Build all pedigrees between a set of individuals, subject to given restrictions.

Usage

buildPeds(
  labs,
  sex = 1,
  extra = "parents",
  age = NULL,
  knownPO = NULL,
  knownSub = NULL,
  allKnown = FALSE,
  notPO = NULL,
  noChildren = NULL,
  connected = TRUE,
  maxInbreeding = 1/16,
  linearInb = FALSE,
  sexSymmetry = TRUE,
  verbose = TRUE
)

Arguments

labs

A character vector of ID labels.

sex

A vector of the same length as labs, with entries 1 (male) or 2 (female).

extra

Either the word "parents" (default), or a non-negative integer. See Details.

age

A numeric or character vector. If numeric, and age[i] < age[j], then individual i will not be an ancestor of individual j. The numbers themselves are irrelevant, only the partial ordering. (No inference is made about individuals of equal age.) Alternatively, for finer control, age may be a character vector of inequalities, e.g., age = c("1>2", "1>3").

knownPO

A list of vectors of length 2, containing the ID labels of pairs known to be parent-offspring. By default, both directions are considered; use age to force a specific direction.

knownSub

A ped object involving a subset of the labs individuals.

allKnown

A logical. If TRUE, no other pairs than knownPO will be assigned as parent-offspring. If FALSE (default), all pairs except those in notPO are treated as potential parent-offspring.

notPO

A list of vectors of length 2, containing the ID labels of pairs known not to be parent-offspring.

noChildren

A vector of ID labels, indicating individuals without children of their own.

connected

A logical. If TRUE (default), only connected pedigrees are returned.

maxInbreeding

A single numeric indicating the highest permitted inbreeding coefficient. Default: 1/16 (as with first-cousin parents.)

linearInb

A parameter controlling the maximum separation of linearly related spouses. Either TRUE (allow all linear inbreeding), FALSE (disallow all) or a non-negative integer. For example, linearInb = 1 allows parent/child mating, but not grandparent/grandchild or more distant linear relatives. Default: FALSE.

sexSymmetry

A logical. If TRUE (default), pedigrees which are equal except for the gender distribution of the added parents, are regarded as equivalent, and only one of each equivalence class is returned. Example: paternal vs. maternal half sibs.

verbose

A logical.

Details

The parameter extra controls which of two algorithms are used to create the pedigree list.

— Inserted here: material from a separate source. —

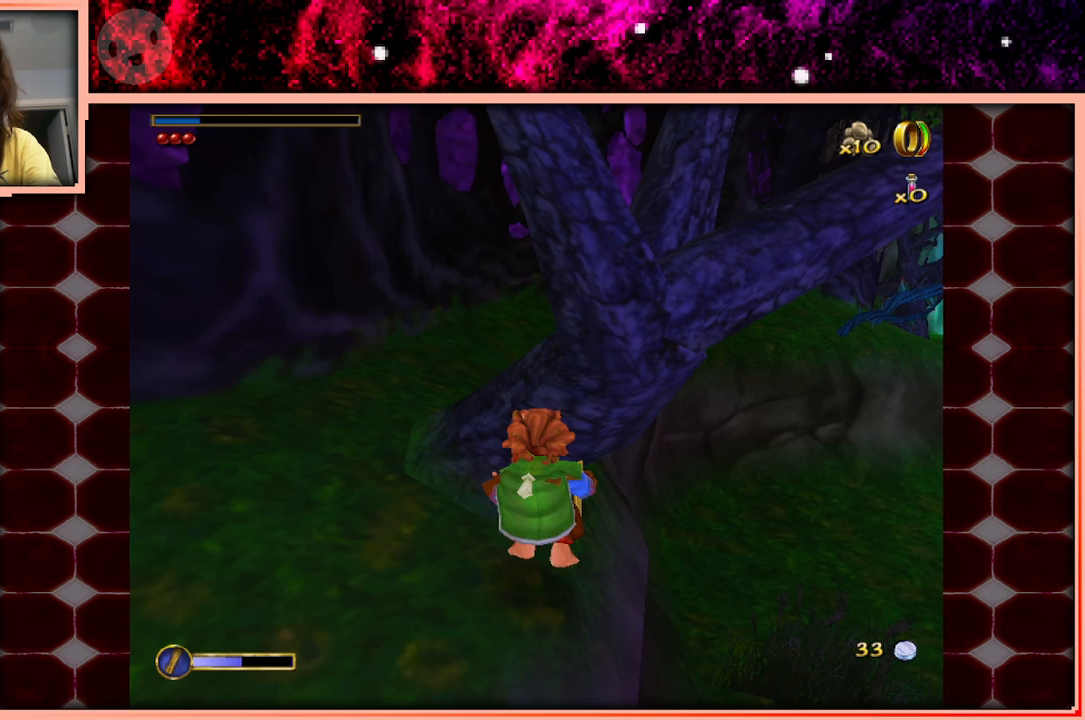
{"keys": [], "events": []}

If extra is a nonnegative integer, it determines the number of extra individuals allowed in the iterative pedigree construction. These extras start off with undetermined sex, meaning that both males and females are used. It should be noted that the final pedigrees may contain additional extras, since missing parents are added at the end.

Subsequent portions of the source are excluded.